Each object in the updates
array represents an image that the action has determined requires an update.
Currently the action only supports targeting single images and so this array will always have a single element.
See #3 for support for multiple images.
{
"updates": [
{
"targetImageName": "Name of the target image provided as input to the action",
"targetImageDigest": "Current digest of the target image",
"dockerfile": "Relative path of the Dockerfile",
"baseImageName": "Name of the base image that was either provided as input to the action or derived via other state",
"baseImageDigest": "Current digest of the base image"
}
]
}
If the dockerfile
input is not provided, the action attempts to query the target image for the org.opencontainers.image.base.name
label or annotation. If set, it will use that value as the base image name to check against.
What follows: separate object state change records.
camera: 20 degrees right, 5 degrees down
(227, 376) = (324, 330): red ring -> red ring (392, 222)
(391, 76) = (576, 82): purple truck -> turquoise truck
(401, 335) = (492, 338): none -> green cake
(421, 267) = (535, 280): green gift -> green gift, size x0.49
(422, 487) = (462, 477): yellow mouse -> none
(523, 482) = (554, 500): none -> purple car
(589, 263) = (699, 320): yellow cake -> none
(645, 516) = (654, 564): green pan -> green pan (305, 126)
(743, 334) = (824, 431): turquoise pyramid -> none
This example Dockerfile shows how the label could be set.
[!NOTE]
Alternatively, labels and annotations can be set through various means when pushing an image to a registry:
FROM alpine:latest
LABEL org.opencontainers.image.base.name=alpine:latest
The action is configured to only specify the target image name. That's all that's needed in order to determine the base image name.
- uses: mthalman/docker-bump-action@v0
with:
target-image-name: ghcr.io/mthalman/docker-bump-action-example:latest
See a working example of this workflow scenario in the docker-bump-action-example repo.
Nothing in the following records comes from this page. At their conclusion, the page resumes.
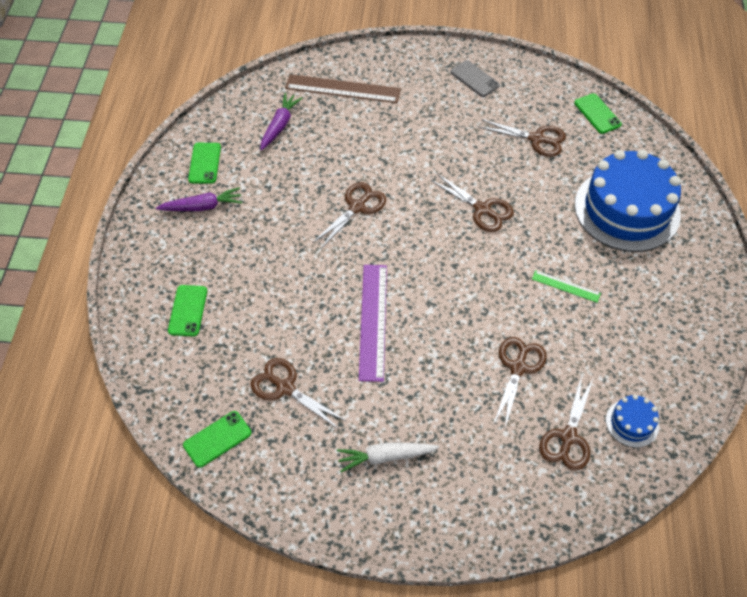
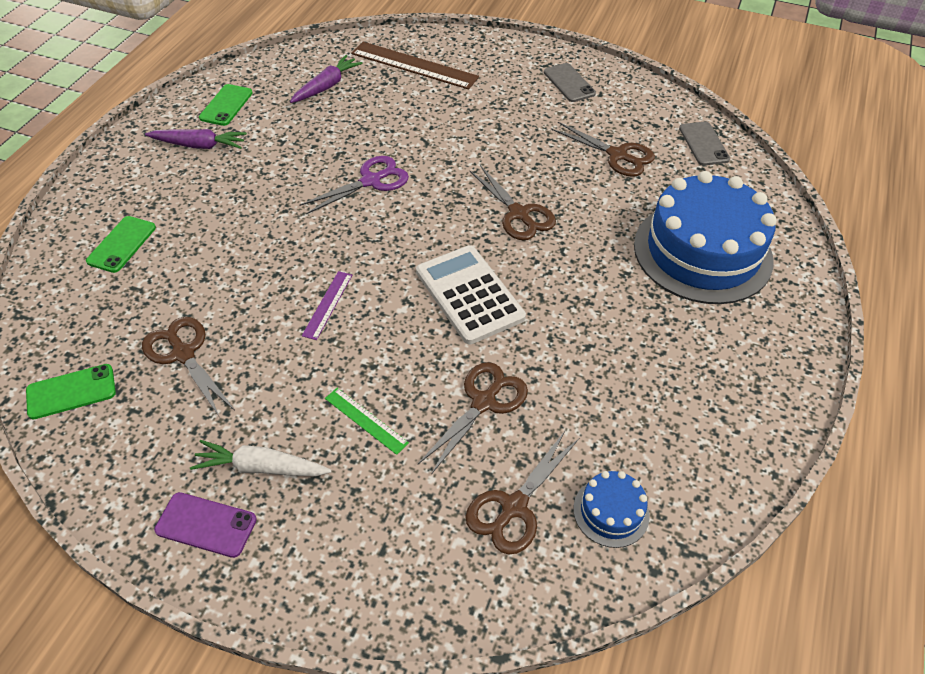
camera: 15 degrees right, 5 degrees down
(357, 207) = (371, 181): brown scissors -> purple scissors
(367, 507) = (206, 525): none -> purple phone
(373, 321) = (327, 305): purple ruler -> purple ruler, size x0.51
(473, 286) = (469, 294): none -> white calculator
(566, 286) = (588, 321): green ruler -> green ruler (366, 420)
(597, 114) = (703, 144): green phone -> grey phone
In this example, the test stage is the last stage listed.
Based on the algorithm described above, the action would start at the last stage and walk the hierarchy until it reached the root stage, which has an image name of mcr.microsoft.com/dotnet/sdk:latest
.
That's what would be used as the base image name. However, that's not what we want since the actually shipping app image is based on mcr.microsoft.com/dotnet/runtime:latest
.
# Build image
FROM mcr.microsoft.com/dotnet/sdk:latest AS build
<content>
# App image
FROM mcr.microsoft.com/dotnet/runtime:latest AS app
COPY --from=build /app /app
# Test image
FROM build AS test
<content>
To configure the action to use mcr.microsoft.com/dotnet/runtime:latest
as the base image name, the base-stage-name
input is set to app
.
- uses: mthalman/docker-bump-action@v0
with:
target-image-name: ghcr.io/mthalman/docker-bump-action-example:latest
base-stage-name: app
Indicating the base stage name rather than the base image name can be more convenient because it allows the image name in the Dockerfile to be updated without needing to also change the workflow file.
See a working example of this workflow scenario in the docker-bump-action-example repo.
In this example, the base image name used in the Dockerfile is dynamic so the action can't use the Dockerfile as input.
ARG BASE_IMAGE
FROM $BASE_IMAGE
<rest of content>
Instead, the desired base image name is explicitly provided as input.
Here, the base image name is explicitly set to alpine:latest
.
- uses: mthalman/docker-bump-action@v0
with:
target-image-name: ghcr.io/mthalman/docker-bump-action-example:latest
base-image-name: alpine:latest
See a working example of this workflow scenario in the docker-bump-action-example repo.
Resource not accessible by integration
This error occurs when using the GITHUB_TOKEN
token (the default token value) and not having write permissions for the repo. Go to your GitHub repo's Settings page at https://github.com/<owner>/<repo>/settings/actions
and ensure that Read and write permissions
is set for Workflow permissions.
Repository not found, OR token has insufficient permissions.
This error occurs when the personal access token (PAT) is not configured with appropriate permissions. See Token for configuration details.